山口シェフのこだわりが込められた料理、ぜひ食べてみたいです。またLE UNアカガネリゾート京都東山1925は大正時代から続く建造物ですが、だからこそ伝えられる価値はありますか?
歴史ある建造物なので、内装や歴史を残していかないといけない、というのはもちろんありますね。建物は大正14年に建造されましたが、もともとは江戸時代から続く、日本を代表する銅加工メーカーのオーナーの邸宅だったんです。内装が美しいのはもちろん、雨どいや屋根などの外観に至るまで、贅沢に銅があしらわれているんですよ。アカガネリゾートのアカガネは赤銅色(あかがねいろ)を指していますが、赤銅と銅が酸化した青銅のコントラストは本当に美しく、残していかないといけないなと思います。また、装飾だけでなく、アカガネに来店されたお客様がお帰りになるまでの時間を、特別で思い出深いものにしてもらう、来てよかったと思っていただくのがアカガネリゾートで過ごす価値なのかなと思っています。一番最初にお客様をお迎えするスタッフから始まり、建造物の内装や歴史、料理を楽しんでいただくことで、これからも特別な場所として残していきたいですね。その中で料理人ができることは、100%最高の料理を追求し続けること。それを一番に考えています。
まさに、料理で人が笑顔になる場、なんですね。山口シェフはどんな想いでキッチンに立たれているのでしょうか?

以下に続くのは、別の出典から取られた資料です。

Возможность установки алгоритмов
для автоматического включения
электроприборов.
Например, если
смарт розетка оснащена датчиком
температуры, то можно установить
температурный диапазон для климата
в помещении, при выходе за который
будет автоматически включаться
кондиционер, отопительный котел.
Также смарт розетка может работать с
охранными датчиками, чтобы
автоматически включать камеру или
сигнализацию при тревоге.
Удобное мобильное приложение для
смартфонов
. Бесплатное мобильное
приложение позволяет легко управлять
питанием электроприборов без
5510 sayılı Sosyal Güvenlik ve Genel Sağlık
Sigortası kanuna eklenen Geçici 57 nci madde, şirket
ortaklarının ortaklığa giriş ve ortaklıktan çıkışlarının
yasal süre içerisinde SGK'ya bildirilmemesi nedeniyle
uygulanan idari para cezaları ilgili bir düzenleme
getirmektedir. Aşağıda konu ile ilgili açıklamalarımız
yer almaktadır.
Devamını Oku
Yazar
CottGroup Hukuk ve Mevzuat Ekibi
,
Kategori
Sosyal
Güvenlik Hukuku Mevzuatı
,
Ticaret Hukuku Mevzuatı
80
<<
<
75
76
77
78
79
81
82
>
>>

料理人としては野菜ひとつでもいいし、ソースの味でもいいんですが、一皿でもお客様の記憶に残ってもらえたら、という思いはありますね。また、これは自分のエゴでもあるかもしれませんが、お客様がアカガネで過ごす時間を何よりもいいものにしていただきたいです。自分はKIWAMIというゲストスペースで対面で料理を提供させていただいておりますので、お客様の目の前で仕上げをする機会も多いんですよ。エンターテインメントとして、おいしく料理を召し上がっていただくのも特別な時間の過ごし方ですし、そこで「こんな料理は見たことがない」「味わったことがない」と言っていただけるのは料理人冥利に尽きますね。ただ、たとえそれが記憶に残らなくても、なんとなくの思い出として温かいものが残っている、温かい時間だった、そんな風に思っていただきたいと考えています。それは、そこに料理があって、料理や場所の雰囲気、サービスに100%以上の価値があるからこそ生まれるものだと思うんです。そういった特別な時間を届けられるように、これからも料理の価値を高めていきたいと思っています。